Discussion in 'Overclocking & Cooling' started by Wile E, Oct 10, 2007.
LOL how much?
lol. Too much.
hmmmmm well it came off this morning while I was cooking break fest.
I'm running at 4.3Ghz stable so far 14 hours prime
ya this is a very old topic, i say let it die.
Well I was going to mess with him a little, but he knows that it has a cold bug hehe.
No use in doing to this chip IMO.
But it could be a good learner chip say for 40-50 bones........
Let it die? It could very well die it would be my first Intel IHS removal.
well, for Core 2 Users, many have tried removing the IHS to the fail of the Die Coming off with the sink, so its not worth trying to remove it, and you have to be really careful if you try to grind the sink off, but i say the reason it is there is to spread the heat out despite a bigger heatsink being installed (More Square area touches the Sink, the faster the Heat is dissipated.
No, the only reason they started using IHS's is to prevent people from crushing/cracking cores, which was a common problem before the IHS days. The IHS has absolutely no benefit to temps at all, period.
I thought the IHS was actually somewhat detrimental to core temps?
It is. That's why I said no benefit.
But I believe that with a Heatspreader such a thing is much less likely to happen:
http://www.youtube.com/watch?v=XgOmMAasqto (wait for the AMD CPUs)
It should at least prevent total Meltdown even in absence of a good Throtteling system...
That's old/ ALl cpus are protected now.
It's when you go into bios and tell it not to do all the safety stuff and crank up the voltage really high.
Oh, I see... Thanks for the heads up.
But techincally it should at least stop the cpu from reaching the 300°C in such a short time; it should spread some of the heat away from the core, right? Maybe give the safety-mechanisms a bit more time to react.
Like if you have a intel motherboard and a intel chip it does that to stop a fry out it the fan dies in a business.
AMD started doing this a while back too.
It just lowers the voltage to a point where it will not fry and slow it down. From the way I understand it. It;s been a while from the last time I looked into it.
take a look at this http://www.youtube.com/watch?v=bs6m_BgQc4c
now thats hot
also check this out
What is the point of removing the IHS from the CPU there is a other way to cool the CPU that I don`t know. Is it possible to put back the IHS. And can you put cooler directly on the die ?
from what i understand the point in removing it is you get lower temps. Yes you can put a cooler directly on the die.
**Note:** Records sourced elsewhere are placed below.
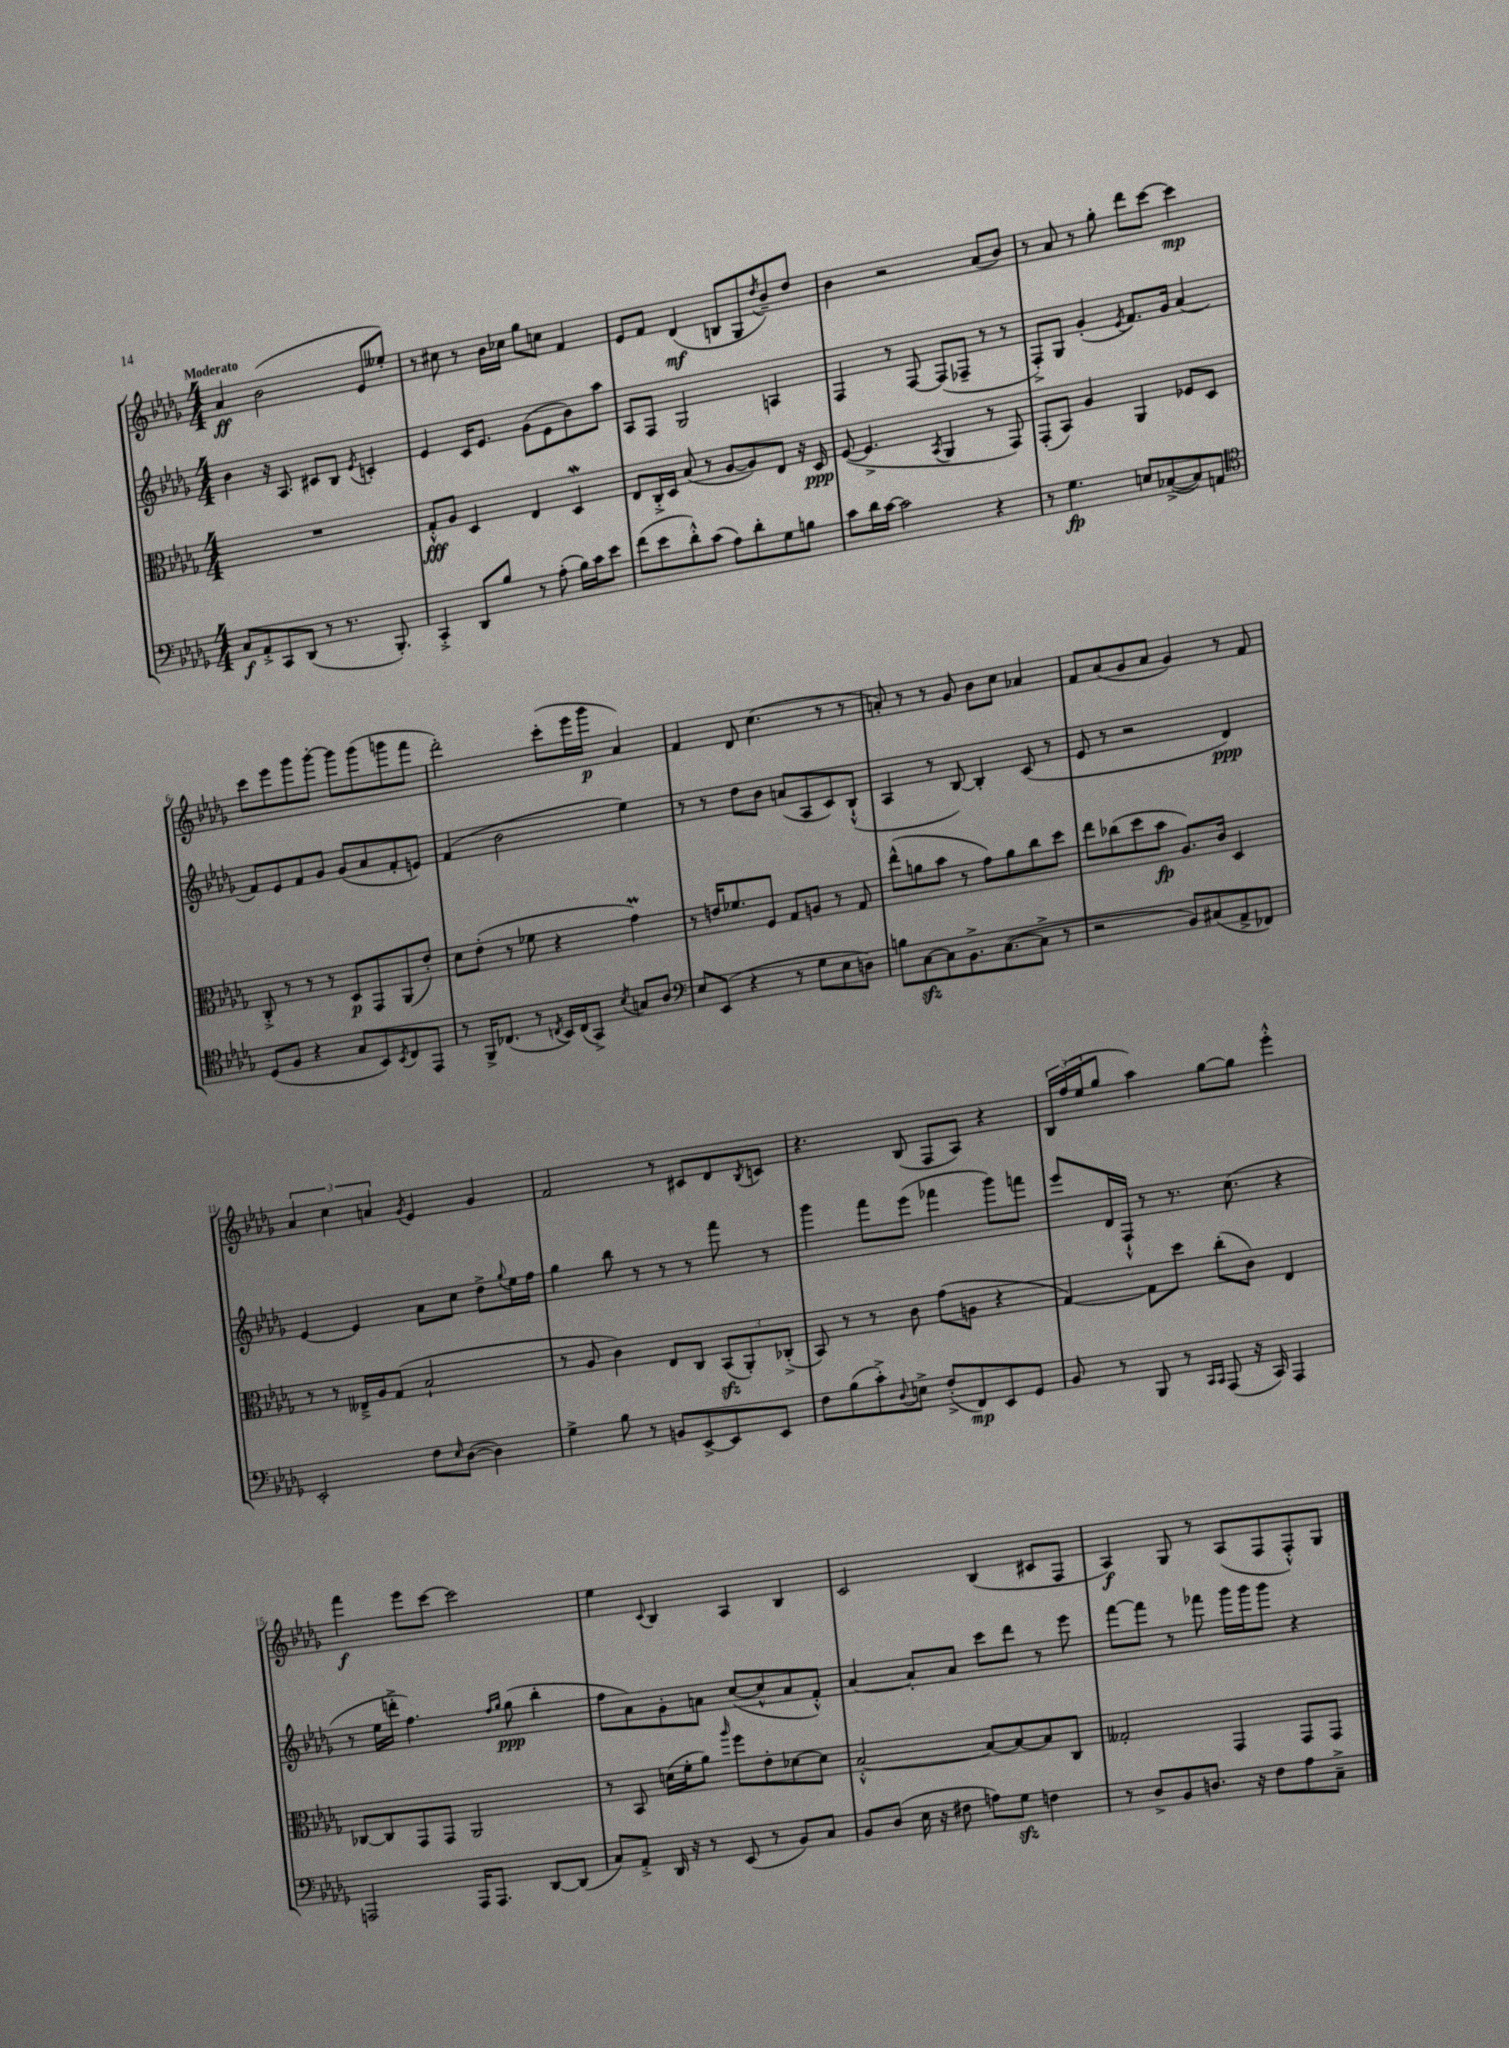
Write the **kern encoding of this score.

**kern	**dynam	**kern	**dynam	**kern	**dynam	**kern	**dynam
*part4	*part4	*part3	*part3	*part2	*part2	*part1	*part1
*staff4	*staff4	*staff3	*staff3	*staff2	*staff2	*staff1	*staff1
*clefF4	*	*clefC3	*	*clefG2	*	*clefG2	*
*k[b-e-a-d-g-]	*	*k[b-e-a-d-g-]	*	*k[b-e-a-d-g-]	*	*k[b-e-a-d-g-]	*
*M4/4	*	*M4/4	*	*M4/4	*	*M4/4	*
=1	=1	=1	=1	=1	=1	=1	=1
!	!	!	!	!	!	!LO:TX:a:B:t=Moderato	!
8C/L	f	1r	.	4b-\	.	4a-/	ff
8AA-'^/	.	.	.	.	.	.	.
8CC/	.	.	.	16r	.	(2b-\	.
.	.	.	.	8.A-/	.	.	.
(8DD-/J	.	.	.	.	.	.	.
8r	.	.	.	8c#X/L	.	.	.
8.r	.	.	.	8B-/J	.	.	.
.	.	.	.	8qe-/	.	.	.
.	.	.	.	4cn'/	.	8e-/L	.
8.BBB-'/)	.	.	.	.	.	.	.
.	.	.	.	.	.	8ee--X'/J)	.
=2	=2	=2	=2	=2	=2	=2	=2
4CC'^/	.	8G-'^^/L	fff	4e-/	.	8r	.
.	.	8A-/J	.	.	.	8cc#X\	.
8DD-/L	.	4D-/	.	16c/KL	.	8r	.
.	.	.	.	8.e-/J	.	.	.
8B-/J	.	.	.	.	.	16b-\LL	.
.	.	.	.	.	.	16cc-X\JJ	.
8r	.	4E-/	.	(8g-\L	.	8gg-\L	.
(8A-'\	.	.	.	8e-\	.	8ccn\J	.
16B-\LL)	.	4D-w/	.	8b-\)	.	4f/	.
16c\J	.	.	.	.	.	.	.
8e-\J	.	.	.	8aa-\J	.	.	.
=3	=3	=3	=3	=3	=3	=3	=3
(8f\L	.	8E-/L	.	8A-/L	.	8e-/L	.
8e-\	.	16C'^/L	.	8F/J	.	8f/J	.
.	.	16D-/JJ	.	.	.	.	.
8d-'^^\)	.	(8B-/	.	2G-/	.	(4d-/	mf
(8c\J	.	8r	.	.	.	.	.
8A-\L)	.	[8A-/L	.	.	.	8Bn/L	.
8d-'\	.	8A-/])	.	.	.	8G-/	.
.	.	.	.	.	.	8qdd-/	.
8G-\	.	8E-/J	.	4An/	.	8b-~/)	.
8Bn\J	.	16r	.	.	.	8dd-/J	.
.	.	16D-/	ppp	.	.	.	.
=4	=4	=4	=4	=4	=4	=4	=4
8c\L	.	([8F/	.	4F/	.	4b-\	.
16d-\L	.	4.F^/]	.	.	.	.	.
[16c\JJ	.	.	.	.	.	.	.
2c\]	.	.	.	8r	.	2r	.
.	.	.	.	[8F/	.	.	.
.	.	8qBB-/	.	.	.	.	.
.	.	4AA-/	.	(8F/L]	.	.	.
.	.	.	.	8F-X~/J	.	.	.
4r	.	8r	.	8r	.	(8a-/L	.
.	.	8GG-/)	.	8r	.	8b-/J)	.
=5	=5	=5	=5	=5	=5	=5	=5
8r	.	(8GG-'/L	.	8F'^/L)	.	8r	.
4.G-\	fp	8BB-/J)	.	8G-/J	.	8a-/	.
.	.	4A-/	.	(4g-'/	.	8r	.
.	.	.	.	.	.	8gg-'\	.
.	.	.	.	8qe-/	.	.	.
8En/L	.	4AA-/	.	8.f/L)	.	8ddd-\L	.
([8C-X^/	.	.	.	.	.	[8ccc\J	.
.	.	.	.	16g-/Jk	.	.	.
8C-/])	.	8F-X/L	.	(4a-/	.	4ccc\]	mp
8AAn/J	.	8D-/J	.	.	.	.	.
!!LO:LB:g=z
=6	=6	=6	=6	=6	=6	=6	=6
*clefC4	*	*	*	*	*	*	*
(8D-/L	.	8C'^/	.	8f/L)	.	8ccc\L	.
8F/J	.	8r	.	8e-/	.	8eee-\	.
4r	.	8r	.	8f/	.	8ggg-\	.
.	.	8r	.	8g-/J	.	[8ggg-'\J	.
8G-/L	.	8D-/L	p	(8g-/L	.	8ggg-\L]	.
8BB-/)	.	8GG-/	.	8a-/	.	(8ggg-\	.
8qBB-/	.	.	.	.	.	.	.
8C/	.	(8AA-/	.	8f'/	.	8gggn\	.
8EE-/J	.	8e-'/J)	.	8en/J)	.	8fff\J	.
=7	=7	=7	=7	=7	=7	=7	=7
8r	.	8d-\L	.	(4f/	.	2ddd-'\)	.
16FF^/KL	.	(8e-'\J	.	.	.	.	.
(8.C-X/J	.	.	.	.	.	.	.
.	.	8r	.	2b-\	.	.	.
8r	.	8f-X\	.	.	.	.	.
8qCn/	.	.	.	.	.	.	.
16BB-/LL)	.	4r	.	.	.	(8ccc'\L	.
(16C/J	.	.	.	.	.	.	.
8GG-^/J)	.	.	.	.	.	16eee-\L	.
.	.	.	.	.	.	16ggg-\JJ	p
8qB-/	.	.	.	.	.	.	.
8Gn/L	.	4g-M\)	.	4ee-\)	.	4a-/)	.
8A-/J	.	.	.	.	.	.	.
=8	=8	=8	=8	=8	=8	=8	=8
*clefF4	*	*	*	*	*	*	*
8E-/L	.	8r	.	8r	.	4f/	.
(8EE-/J	.	16en/KL	.	8r	.	.	.
.	.	8.f-X/	.	.	.	.	.
4r	.	.	.	8dd-\L	.	8d-/	.
.	.	8F/J	.	8b-\J	.	(4.cc\	.
8r	.	8G-/L	.	(8an/L	.	.	.
8G-\L	.	8An/J	.	8A-/	.	.	.
8E-\	.	8r	.	8c/)	.	8r	.
8Dn\J)	.	8G-/	.	(8B-`^^/J	.	8r	.
=9	=9	=9	=9	=9	=9	=9	=9
8Bn\L	.	(8ee-^^\L	.	4A-/	.	8an'/)	.
[8Czz\	.	8an\	.	.	.	8r	.
8C\]	.	8b-\J	.	8r	.	8r	.
8.BB-^\	.	8r	.	[8B-/)	.	8g-/	.
.	.	8g-\L)	.	4B-'/]	.	8b-\L	.
([8.C\	.	.	.	.	.	.	.
.	.	8a\	.	.	.	8cc\J	.
8C^\J]	.	8cc\	.	(8c/	.	4a-X/	.
8r	.	8dd-\J	.	8r	.	.	.
=10	=10	=10	=10	=10	=10	=10	=10
2r	.	8ee-\L	.	8e-/	.	8f/L	.
.	.	(8cc-X\	.	8r	.	(8a-/	.
.	.	8dd-\	.	2r	.	8g-/	.
.	.	8b-\J	fp	.	.	8a-/J	.
8BB-/L)	.	8.A-/L)	.	.	.	4g-/)	.
(8C#X/	.	.	.	.	.	.	.
.	.	16c/Jk	.	.	.	.	.
8AA-^/	.	4D-/	.	4d-/)	ppp	8r	.
8FF-X/J)	.	.	.	.	.	8f/	.
!!LO:LB:g=z
=11	=11	=11	=11	=11	=11	=11	=11
2EE-'/	.	8r	.	[4e-/	.	6a-/	.
.	.	8r	.	.	.	.	.
.	.	.	.	.	.	6cc\	.
.	.	16E--X~^/LL	.	4e-/]	.	.	.
.	.	16A-/J	.	.	.	.	.
.	.	.	.	.	.	6an/	.
.	.	(8G-/J	.	.	.	.	.
.	.	.	.	.	.	8qg-/	.
8F\L	.	2B-`/	.	8a-\L	.	4e-/	.
16qqE-/	.	.	.	.	.	.	.
([8D-\J	.	.	.	8cc\J	.	.	.
4D-\])	.	.	.	8dd-^\L	.	4g-/	.
.	.	.	.	8qqgg-/	.	.	.
.	.	.	.	16ee-\L	.	.	.
.	.	.	.	16ff\JJ	.	.	.
=12	=12	=12	=12	=12	=12	=12	=12
4G-^\	.	8r	.	4gg-\	.	2f/	.
.	.	8A-/	.	.	.	.	.
8B-\	.	4c\)	.	8bb-\	.	.	.
8r	.	.	.	8r	.	.	.
8BBn/L	.	8E-/L	.	8r	.	8r	.
[8EE-^/	.	8C/J	.	8r	.	8c#X/L	.
8EE-/]	.	(12BB-zz/L	.	8fff\	.	8d-/	.
.	.	12AA-'/)	.	.	.	.	.
.	.	.	.	.	.	8qB-/	.
8EE-/J	.	.	.	8r	.	8cn/J	.
.	.	(12C-X'^/J	.	.	.	.	.
=13	=13	=13	=13	=13	=13	=13	=13
8F\L	.	8BB-/)	.	4ggg-\	.	4.r	.
(8B-\	.	8r	.	.	.	.	.
8c'^\)	.	8r	.	8fff\L	.	.	.
8qqD-/	.	.	.	.	.	.	.
8En^\J	.	8c\	.	(8eee-\J	.	(8B-/	.
(8F'^/L	.	(8g-\L	.	4fff-X\	.	8F/L	.
8FF/)	mp	8An\J	.	.	.	8A-/J)	.
8EE-/	.	4r	.	8ggg-\L)	.	4r	.
8GG-/J	.	.	.	8fffn\J	.	.	.
=14	=14	=14	=14	=14	=14	=14	=14
8BB-/	.	[4G-/)	.	8eee-/L	.	24B-/LL	.
.	.	.	.	.	.	(24ff/	.
.	.	.	.	.	.	24ee-/J	.
8r	.	.	.	16d-/L	.	8gg-/J	.
.	.	.	.	16F`^^/JJ	.	.	.
8BBB-/	.	8G-\L]	.	8r	.	4aa-\)	.
8r	.	8dd-\J	.	8.r	.	.	.
16qqCC/LL	.	.	.	.	.	.	.
16qqCC/JJ	.	.	.	.	.	.	.
(8AAA-/	.	(8cc'\L	.	.	.	[8gg-\L	.
.	.	.	.	(8.cc\	.	.	.
16r	.	8c\J)	.	.	.	8gg-\J]	.
16CC/)	.	.	.	.	.	.	.
4AAA-/	.	4E-/	.	4r	.	4eee-'^^\	.
!!LO:LB:g=z
=15	=15	=15	=15	=15	=15	=15	=15
2AAAn/	.	[8C-X/L	.	8r	.	4fff\	f
.	.	8C-/]	.	16ee-\LL	.	.	.
.	.	.	.	16dddn'^\JJ	.	.	.
.	.	8GG-/	.	4.ff\)	.	8eee-\L	.
.	.	8GG-/J	.	.	.	[8ccc\J	.
16AAA/KL	.	2AA-/	.	.	.	2ccc\]	.
8.AAA/J	.	.	.	.	.	.	.
.	.	.	.	16qqff/LL	.	.	.
.	.	.	.	16qqgg-/JJ	.	.	.
.	.	.	.	(8gg-\	ppp	.	.
[8DD-/L	.	.	.	4bb-'\	.	.	.
(8DD-/J]	.	.	.	.	.	.	.
=16	=16	=16	=16	=16	=16	=16	=16
8C/L)	.	8r	.	8ff\L	.	4ee-\	.
8AA-'^/J	.	8BB-/	.	8a-\)	.	.	.
.	.	.	.	.	.	8qqc/	.
16DD-/	.	(16dn\LL	.	8g-'\	.	4B-/	.
16r	.	16f'\J	.	.	.	.	.
8r	.	8a-\J)	.	8an\J	.	.	.
.	.	16qqaa-/	.	.	.	.	.
(8EE-/	.	8ff\L	.	([8cc/L	.	4A-/	.
8r	.	8e-'\	.	8cc^^/]	.	.	.
8BB-/L)	.	[8d-X\	.	8a/	.	4B-/	.
8C/J	.	8d-\J]	.	8f'^^/J)	.	.	.
=17	=17	=17	=17	=17	=17	=17	=17
8BB-/L	.	[2B-'^^/	.	[4a-/	.	2c/	.
(8D-/J	.	.	.	.	.	.	.
16E-\	.	.	.	8a-'/L]	.	.	.
16r	.	.	.	.	.	.	.
8F#X\	.	.	.	8a-/J	.	.	.
8An\L)	.	8B-/L_	.	8ccc\L	.	(4B-/	.
8G-zz\J	.	8B-/_	.	8ddd-\J	.	.	.
4Fn\	.	8B-/]	.	8r	.	8c#X/L	.
.	.	8C/J	.	8eee-\	.	8F/J	.
=18	=18	=18	=18	=18	=18	=18	=18
8r	.	2G--X'/	.	[8fff\L	.	4A-/)	f
8D-^/L	.	.	.	8fff\J]	.	.	.
8BB-/	.	.	.	8r	.	8G-/	.
8.Dn/J	.	.	.	8fff-X\	.	8r	.
.	.	4GG-/	.	16ggg-\LL	.	(8A-/L	.
16r	.	.	.	16ggg-\J	.	.	.
8F\L	.	.	.	8ggg-\J	.	8F/	.
8A-\	.	8GG-/L	.	4r	.	8F'^^/)	.
8C~^\J	.	8GG-/J	.	.	.	8G-/J	.
==	==	==	==	==	==	==	==
*-	*-	*-	*-	*-	*-	*-	*-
Thats how it was done in the P3 and Anthlon Xp days
Yes I know how they look like but I saw that I7 and the architecture of the die was visible. I thought that it is the same for Athlon64 x2. Because those old CPUs dies are not naked they are covered.
but wasn't the core I7 also damaged when the IHS was removed? If so it could have taken off the protective layer along with the IHS. I really am not sure if the X2 is the same way
Maybe they don't have the protective layer (or a thinner one), because they have the IHS; I suppose the protective layer brings some detrimental aspects in terms of heat dissipation aswell, so why go all the way and make things even worse, if it works without. Mobile versions of CPUs are still naked afaik (with a protection layer); at least the T7500 and T7100 I had/have in my Laptop were.
Is there still enough tension with the AM2 HS spring to keep good contact with the die once the IHS is removed?
No, you have to tweak it a little by bending it.
possibly use a shim from a SKT A to prevent any failures along with those foam pads they used on the CPUs.
I never had to use one. You just have to make sure you don't apply pressure at an angle.
minor tweaking to a clip or spring system can cause you to apply too much pressure yourself, thats how i killed a 3200 AXP CPU, bent the clip a little and then i wound up having to apply way too much pressure compared to the clip being default.
That's why you re-tweak, before trying to force it.